We have identified four different stakeholders from technology to late Mass market. By naming them stakeholders we indicate that they include both consumers and all others who you need to win for your new innovation. They are in order of appearance:

  1. Technology stakeholders (innovators)
  2. Lifestyle stakeholders (early adopters)
  3. Early mass market stakeholders
  4. Late mass market stakeholders

The first two stakeholders drive most startups and scale-ups in the plant-based and functional foods categories. The technology and the lifestyle stakeholders. This is where we find those who have invested in your innovation and who believe in your vision. These are the early adopters and your first market. In the case of Oatly, they started ten years ago by bonding with the growing Vegan movement and proclaimed boldly on their packaging, “Yes, we are vegan, so what?”. From a commercial perspective, you are clearly in a niche. The way to grow a niche is to expand within the same niche and find your early adopters internationally. But what if you want to grow into the mass market?

Learning #3: How to bridge the chasm that separates niche from mass market

The Food & Health Marketing Handbook written by our founder, the technology push represented by the first two stakeholders, met by the consumer pull to be accepted by the mass-market stakeholders. Between these two, a chasm will engulf all brands that don’t manage the transition from push to pull.

One critical failure factor identified by NNB is that many brands go to the mass market too soon. A quick check with the FourFactors® on an early mass market consumer would have prevented that. But unfortunately, even some of our clients have been tempted to jump into the arms of retail too soon.

Understanding the drivers for the mass market before making the jump will help maximise your chances for success. Generate demand is the first challenge you will face, and then comes the crucial success factor for mass-market entry: taste, texture and familiarity of the product format. Plant-based brands, like any other brand, can succeed when they understand and address these factors.

Learning #4: Understand triggers & barriers for mass market entry

The triggers can be easily identified with the FourFactors® analysis of your target mass market consumer:

Awareness – Acceptance – Familiarity – Availability

So in a nutshell it means that the mass market consumer has heard about you, and they accept your new innovation that comes in familiar and convenient formats that are available where they normally go shopping.

But the barriers still remain and these are the ones that makes the your consumer buy your product.. again:

Antipathy – Complicated nutrition – Taste compromise – Price compromise

This simply means you are selling food, not politics.
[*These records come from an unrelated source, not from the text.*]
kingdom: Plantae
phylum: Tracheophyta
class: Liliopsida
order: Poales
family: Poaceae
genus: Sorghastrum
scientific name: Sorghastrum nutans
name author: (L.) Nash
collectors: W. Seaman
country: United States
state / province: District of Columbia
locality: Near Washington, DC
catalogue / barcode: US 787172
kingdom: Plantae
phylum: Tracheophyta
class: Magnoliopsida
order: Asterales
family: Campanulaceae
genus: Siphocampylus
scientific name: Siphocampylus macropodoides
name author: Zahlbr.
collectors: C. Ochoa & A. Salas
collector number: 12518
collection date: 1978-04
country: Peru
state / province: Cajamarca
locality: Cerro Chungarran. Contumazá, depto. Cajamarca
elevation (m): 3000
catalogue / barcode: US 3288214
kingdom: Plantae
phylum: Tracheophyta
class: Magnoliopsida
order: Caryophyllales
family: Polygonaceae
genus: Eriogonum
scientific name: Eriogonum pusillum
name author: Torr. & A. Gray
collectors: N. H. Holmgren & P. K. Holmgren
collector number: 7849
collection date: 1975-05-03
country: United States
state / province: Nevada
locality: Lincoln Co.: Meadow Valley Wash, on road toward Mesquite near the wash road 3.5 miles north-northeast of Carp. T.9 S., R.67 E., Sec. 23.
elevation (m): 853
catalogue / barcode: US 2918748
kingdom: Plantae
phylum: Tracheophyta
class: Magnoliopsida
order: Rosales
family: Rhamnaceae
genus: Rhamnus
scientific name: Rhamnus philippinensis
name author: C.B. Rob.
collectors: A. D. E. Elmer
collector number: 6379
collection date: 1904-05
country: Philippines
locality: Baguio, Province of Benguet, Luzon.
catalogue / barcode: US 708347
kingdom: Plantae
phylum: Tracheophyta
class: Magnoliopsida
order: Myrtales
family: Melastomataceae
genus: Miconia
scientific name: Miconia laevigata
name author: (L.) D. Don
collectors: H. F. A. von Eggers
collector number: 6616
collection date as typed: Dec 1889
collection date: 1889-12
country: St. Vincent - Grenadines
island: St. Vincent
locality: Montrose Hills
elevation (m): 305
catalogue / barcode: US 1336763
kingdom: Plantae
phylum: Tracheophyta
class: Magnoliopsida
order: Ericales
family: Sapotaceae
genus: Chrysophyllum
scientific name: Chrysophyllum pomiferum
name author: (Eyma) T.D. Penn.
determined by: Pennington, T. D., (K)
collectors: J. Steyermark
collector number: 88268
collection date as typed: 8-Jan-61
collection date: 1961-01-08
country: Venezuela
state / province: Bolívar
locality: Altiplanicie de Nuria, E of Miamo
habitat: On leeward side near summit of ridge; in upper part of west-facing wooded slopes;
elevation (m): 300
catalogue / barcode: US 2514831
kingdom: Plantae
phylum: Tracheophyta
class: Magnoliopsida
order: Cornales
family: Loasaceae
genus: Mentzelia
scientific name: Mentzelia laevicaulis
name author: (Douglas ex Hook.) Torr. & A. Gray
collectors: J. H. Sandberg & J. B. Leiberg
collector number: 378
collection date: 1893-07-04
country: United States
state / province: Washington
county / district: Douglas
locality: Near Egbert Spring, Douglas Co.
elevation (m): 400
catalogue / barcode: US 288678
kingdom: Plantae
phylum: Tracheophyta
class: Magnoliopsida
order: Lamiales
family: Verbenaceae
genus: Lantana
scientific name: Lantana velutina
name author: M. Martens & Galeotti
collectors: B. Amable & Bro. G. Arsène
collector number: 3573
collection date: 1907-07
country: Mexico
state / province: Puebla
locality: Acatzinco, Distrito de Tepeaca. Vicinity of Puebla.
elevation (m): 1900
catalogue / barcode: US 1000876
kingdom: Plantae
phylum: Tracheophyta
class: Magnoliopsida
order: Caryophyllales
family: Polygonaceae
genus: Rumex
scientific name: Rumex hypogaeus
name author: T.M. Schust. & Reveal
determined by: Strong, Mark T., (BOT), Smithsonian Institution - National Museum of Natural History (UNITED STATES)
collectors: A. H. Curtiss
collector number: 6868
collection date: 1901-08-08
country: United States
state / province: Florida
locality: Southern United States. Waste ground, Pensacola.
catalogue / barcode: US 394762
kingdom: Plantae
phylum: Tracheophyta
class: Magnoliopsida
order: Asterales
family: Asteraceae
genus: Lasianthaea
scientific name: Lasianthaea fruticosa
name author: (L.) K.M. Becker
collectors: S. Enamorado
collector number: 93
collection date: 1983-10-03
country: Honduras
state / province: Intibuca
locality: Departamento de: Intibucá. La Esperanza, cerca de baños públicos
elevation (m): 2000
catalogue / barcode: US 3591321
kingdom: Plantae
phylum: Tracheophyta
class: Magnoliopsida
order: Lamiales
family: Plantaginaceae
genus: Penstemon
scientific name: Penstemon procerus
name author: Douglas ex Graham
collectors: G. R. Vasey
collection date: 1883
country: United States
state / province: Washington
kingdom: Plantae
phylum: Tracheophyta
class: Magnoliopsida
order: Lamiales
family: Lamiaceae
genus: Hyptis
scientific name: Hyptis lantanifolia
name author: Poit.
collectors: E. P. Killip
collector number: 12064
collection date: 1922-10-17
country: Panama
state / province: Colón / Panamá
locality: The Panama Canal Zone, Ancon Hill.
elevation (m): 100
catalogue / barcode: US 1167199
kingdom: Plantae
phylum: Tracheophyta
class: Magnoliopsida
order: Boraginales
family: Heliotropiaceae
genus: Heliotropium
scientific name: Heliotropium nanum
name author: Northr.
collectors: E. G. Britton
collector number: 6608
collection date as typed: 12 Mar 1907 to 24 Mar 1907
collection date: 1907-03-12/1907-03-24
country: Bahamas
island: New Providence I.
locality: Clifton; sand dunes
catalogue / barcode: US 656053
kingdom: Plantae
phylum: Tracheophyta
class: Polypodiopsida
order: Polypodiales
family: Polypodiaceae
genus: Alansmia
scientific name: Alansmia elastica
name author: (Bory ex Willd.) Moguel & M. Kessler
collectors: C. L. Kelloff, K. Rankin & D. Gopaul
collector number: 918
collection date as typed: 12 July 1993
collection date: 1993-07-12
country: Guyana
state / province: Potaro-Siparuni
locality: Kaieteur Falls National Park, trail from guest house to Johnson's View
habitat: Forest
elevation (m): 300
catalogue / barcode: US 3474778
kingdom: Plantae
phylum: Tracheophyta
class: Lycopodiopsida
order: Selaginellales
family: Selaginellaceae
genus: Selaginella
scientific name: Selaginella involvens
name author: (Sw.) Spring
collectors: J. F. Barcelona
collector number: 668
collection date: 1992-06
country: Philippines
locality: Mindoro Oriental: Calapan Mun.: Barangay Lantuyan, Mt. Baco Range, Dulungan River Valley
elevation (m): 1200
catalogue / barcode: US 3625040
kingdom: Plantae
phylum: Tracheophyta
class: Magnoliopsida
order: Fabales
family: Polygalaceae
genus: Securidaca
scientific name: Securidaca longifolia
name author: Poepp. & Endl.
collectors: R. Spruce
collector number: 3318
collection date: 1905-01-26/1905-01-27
Your product brings easy-to-understand nutrition ie “free from bad and full of good” and ideally no strange or unknown ingredients. It must taste good of course but taste also means familiar flavours. Finally, the price compromise means you cannot be too premium in a retail environment. So a recommendation to a start-up or scale-up can be: Don’t go mass. Stay with your early adopters and manage your niche brand in premium distribution channels to keep a healthy price point.

A bit of good advice: when you bring a new idea to the market: Go for value, not for volume.

PS! You can download our triggers & barriers report right here.

So how to be a winner in the plant-based market?

Develop the market stakeholder by stakeholder. The desired progression can be described as follows:

  1. The Technology Stakeholders will help you educate the Visionary Lifestyle stakeholders
  2. Bond with the needs and beliefs of the Lifestyle stakeholders, who are the early adopters, so that they can serve as good references to the more pragmatic Early Mass market stakeholders.
  3. Develop aspirational solutions for the Early Mass market stakeholders respecting all the triggers and barriers for mass-market entry, which will help normalise your new product/category for Late mass market consumers.
  4. Becoming a commodity for the Late mass market may not be your ambition since it will involve a lower price point. You can bet that private label will beat you to these stakeholders.